How Teachers Can Stop Being Scared Of Twitter

How Teachers Can Stop Being Scared Of Twitter

Added by Denise Scavitto on 2013-08-04

November’s EdTechTeacher’s iPad Summit(which, by the way, I found through Twitter) completely amazed, overwhelmed, challenged, and inspired me. I left feeling empowered about the 1:1 iPad environment in which I was teaching and excited about the possibilities of technology inside and outside of my classroom.

My Twitter Addiction

I also left the conference with a mild addiction to Twitter. Mild as in I stopped taking notes within the first 5 minutes of the keynote when I realized that I could just tweet the links for great resources, apps, articles, images, videos… And went from following one or two people to dozens of the brightest stars in the edtech realm – including the EdTechTeacher staff and some pretty amazing teachers I met at the conference.

Like I said, it was a *mild* addiction. It went something like this:
Presenter: I’ve used ______ with my students…
(Frantic search – copy link – insert witty comment – hashtag – tweet – done).
Repeat … several hundred times.

It’s A Conversation

But it was more than just a running list of sites to check out and apps to investigate. It was a conversation – those seemingly silly #hashtags and @symbols were the not-so-secret keys to phenomenal discussion.

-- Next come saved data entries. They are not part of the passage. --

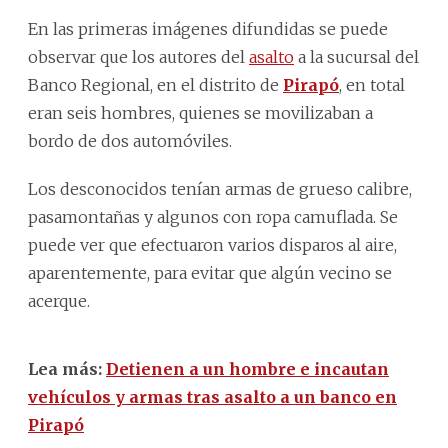
En las primeras imágenes difundidas se puede
observar que los autores del
asalto
a la sucursal del
Banco Regional, en el distrito de
Pirapó
, en total
eran seis hombres, quienes se movilizaban a
bordo de dos automóviles.
Los desconocidos tenían armas de grueso calibre,
pasamontañas y algunos con ropa camuflada. Se
puede ver que efectuaron varios disparos al aire,
aparentemente, para evitar que algún vecino se
acerque.
Lea más:
Detienen a un hombre e incautan
vehículos y armas tras asalto a un banco en
Pirapó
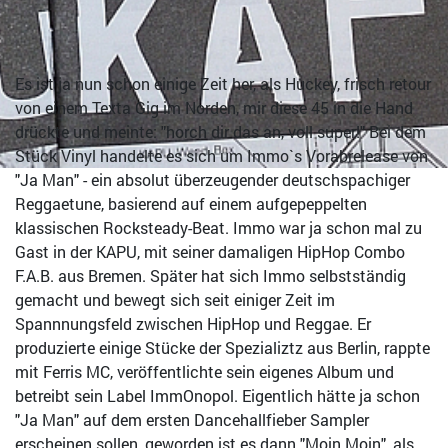
Es ist ja nun schon einige Zeit her, als Huckey, frisch retour
von einem Texta Gig im Norden, mir diese 45 in die Hand
drückte und meinte: "horch dir das an, voll super!" Bei dem
Stück Vinyl handelte es sich um Immo`s Vorabrelease von
"Ja Man" - ein absolut überzeugender deutschspachiger
Reggaetune, basierend auf einem aufgepeppelten
klassischen Rocksteady-Beat. Immo war ja schon mal zu
Gast in der KAPU, mit seiner damaligen HipHop Combo
F.A.B. aus Bremen. Später hat sich Immo selbstständig
gemacht und bewegt sich seit einiger Zeit im
Spannnungsfeld zwischen HipHop und Reggae. Er
produzierte einige Stücke der Spezializtz aus Berlin, rappte
mit Ferris MC, veröffentlichte sein eigenes Album und
betreibt sein Label ImmOnopol. Eigentlich hätte ja schon
"Ja Man" auf dem ersten Dancehallfieber Sampler
erscheinen sollen, geworden ist es dann "Moin Moin", als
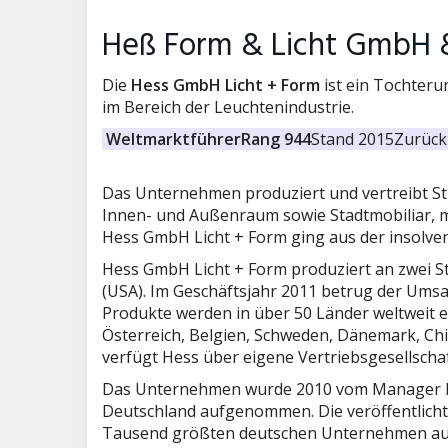
Heß Form & Licht GmbH 
Die
Hess GmbH Licht + Form
ist ein Tochter
im Bereich der Leuchtenindustrie.
Weltmarktführer
Rang 944
Stand 2015
Zurück 
Das Unternehmen produziert und vertreibt St
Innen- und Außenraum sowie Stadtmobiliar, m
Hess GmbH Licht + Form ging aus der insolve
Hess GmbH Licht + Form produziert an zwei St
(USA). Im Geschäftsjahr 2011 betrug der Umsat
Produkte werden in über 50 Länder weltweit exp
Österreich, Belgien, Schweden, Dänemark, Chi
verfügt Hess über eigene Vertriebsgesellscha
Das Unternehmen wurde 2010 vom Manager Mag
Deutschland aufgenommen. Die veröffentlich
Tausend größten deutschen Unternehmen auf,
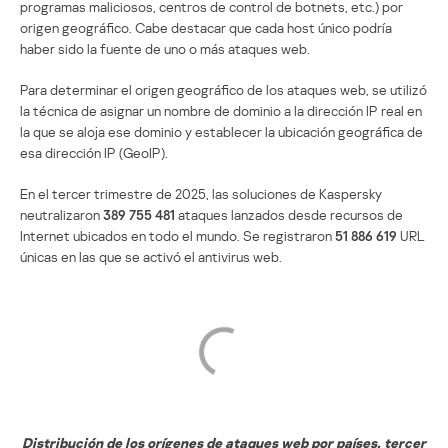
programas maliciosos, centros de control de botnets, etc.) por
origen geográfico. Cabe destacar que cada host único podría
haber sido la fuente de uno o más ataques web.
Para determinar el origen geográfico de los ataques web, se utilizó
la técnica de asignar un nombre de dominio a la dirección IP real en
la que se aloja ese dominio y establecer la ubicación geográfica de
esa dirección IP (GeoIP).
En el tercer trimestre de 2025, las soluciones de Kaspersky
neutralizaron
389 755 481
ataques lanzados desde recursos de
Internet ubicados en todo el mundo. Se registraron
51 886 619
URL
únicas en las que se activó el antivirus web.
Distribución de los orígenes de ataques web por países, tercer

Using the hashtag #ettipad in my tweets made my ideas visible to others both at and away from the conference. By following tweets by others at the conference, I was linked to things that were happening everywhere in the conference facility – in other rooms there were other wonders of information just waiting for me to explore – all in real time. Tagging other users in my tweets led to a public/private discussion – and I connected to even more educators and resources as we bantered in our 140 character blurbs.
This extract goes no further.